Im Röntgenbild zeigt sich eine Randzackenbildung der Kondylusoberfläche und eine Verschmälerung des Gelenkspaltes, jedoch kann nicht erkannt werden, ob es sich um eine Typ I oder II Erkrankung handelt. Daher sollte in einem Zeitraum von 18 Monaten abgewartet und konservativ therapiert werden, bevor gegebenenfalls die Indikation zur chirurgischen Therapie ansteht.
Inzwischen stellen strahlungfreie bildgebende Techniken wie MRT (Magnetresonanztomographie) und Sonographie (Ultraschall) den Goldstandard dar.
Mittels Arthroskopie (Gelenkspiegelung) kann das Ausmaß der Gelenkdestruktion beurteilt werden.
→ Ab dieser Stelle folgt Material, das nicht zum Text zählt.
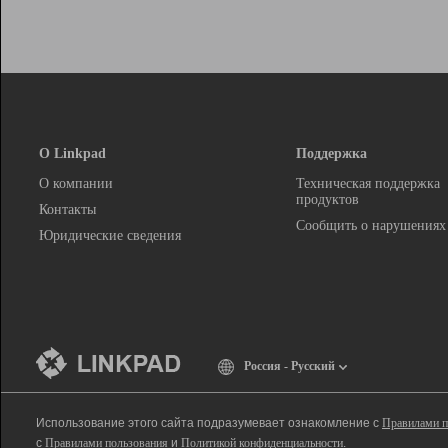
О Linkpad
Поддержка
О компании
Техническая поддержка
продуктов
Контакты
Сообщить о нарушениях
Юридические сведения
Россия - Русский
Использование этого сайта подразумевает ознакомление с
Правилами п
с
Правилами пользования
и
Политикой конфиденциальности
.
Gleichzeitig kann die Diagnostik mit einer Behandlung wie der Lavage (frz. lavage, „Wäsche“, „Waschung“, „Reinigung“) kombiniert werden.
Therapie
Jede Arthrosis deformans wird zunächst konservativ mittels Funktionstherapie, in der Regel über Schienen, für 18 Monate behandelt, da erst dann eine Unterscheidung zwischen Typ I und II möglich ist.
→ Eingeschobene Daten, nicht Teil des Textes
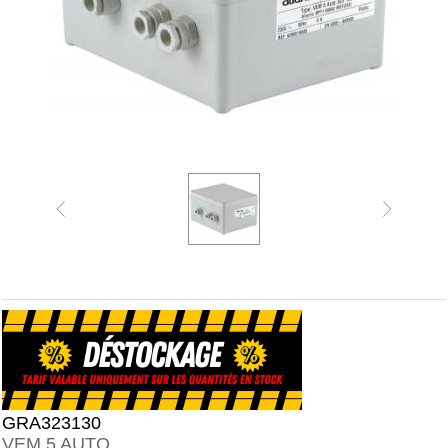
GRA323130
VEM 5 AUTO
Bleibt die Therapie erfolglos, so wird häufig zunächst im Rahmen einer Arthroskopie eine arthroskopische Lysis (Auflösung) und Lavage durchgeführt. Dadurch kommt es bei bis zu 40 Prozent der Patienten zu einer deutlichen Abnahme der Beschwerden.
Intraartikuläre Hydrokortisoninjektionen können unter Lokalanästhetikum (örtlicher Betäubung) durchgeführt werden und zur Beschwerdelinderung beitragen.
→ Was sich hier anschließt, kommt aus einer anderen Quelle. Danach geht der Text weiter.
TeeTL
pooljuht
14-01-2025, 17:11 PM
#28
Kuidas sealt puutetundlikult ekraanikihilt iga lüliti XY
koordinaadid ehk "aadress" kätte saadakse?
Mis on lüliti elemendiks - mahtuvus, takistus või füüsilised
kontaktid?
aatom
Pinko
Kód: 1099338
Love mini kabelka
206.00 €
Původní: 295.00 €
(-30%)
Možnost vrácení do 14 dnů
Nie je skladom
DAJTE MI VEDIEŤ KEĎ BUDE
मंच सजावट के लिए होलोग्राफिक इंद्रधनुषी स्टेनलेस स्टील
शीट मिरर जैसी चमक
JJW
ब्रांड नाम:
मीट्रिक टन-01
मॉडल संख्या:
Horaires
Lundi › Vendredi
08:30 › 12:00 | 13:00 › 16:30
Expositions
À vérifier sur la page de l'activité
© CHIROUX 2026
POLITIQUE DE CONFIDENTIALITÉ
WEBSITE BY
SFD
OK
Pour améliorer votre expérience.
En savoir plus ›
Bei ausbleibender Besserung ist die Indikation zur chirurgischen Therapie gegeben. Im Rahmen einer Arthroplastik wird der Restdiskus entfernt und die unregelmäßige Gelenkoberfläche geglättet.
Nur in schwierigen Fällen oder bei Rezidiven muss mitunter eine Kondylektomie (Entfernung des Gelenkköpfchens) mit nachfolgendem autogenem Ersatz (meist konstochondrales Transplantat) erfolgen.
Literatur
- Schwenzer N, Ehrenfeld M (Hrsg.): Spezielle Chirurgie. 3. akt. und erw. Aufl. Georg Thieme Verlag 2002
- Weber T. (2017). Memorix Zahnmedizin (5. unveränderte Aufl.). Thieme Verlag.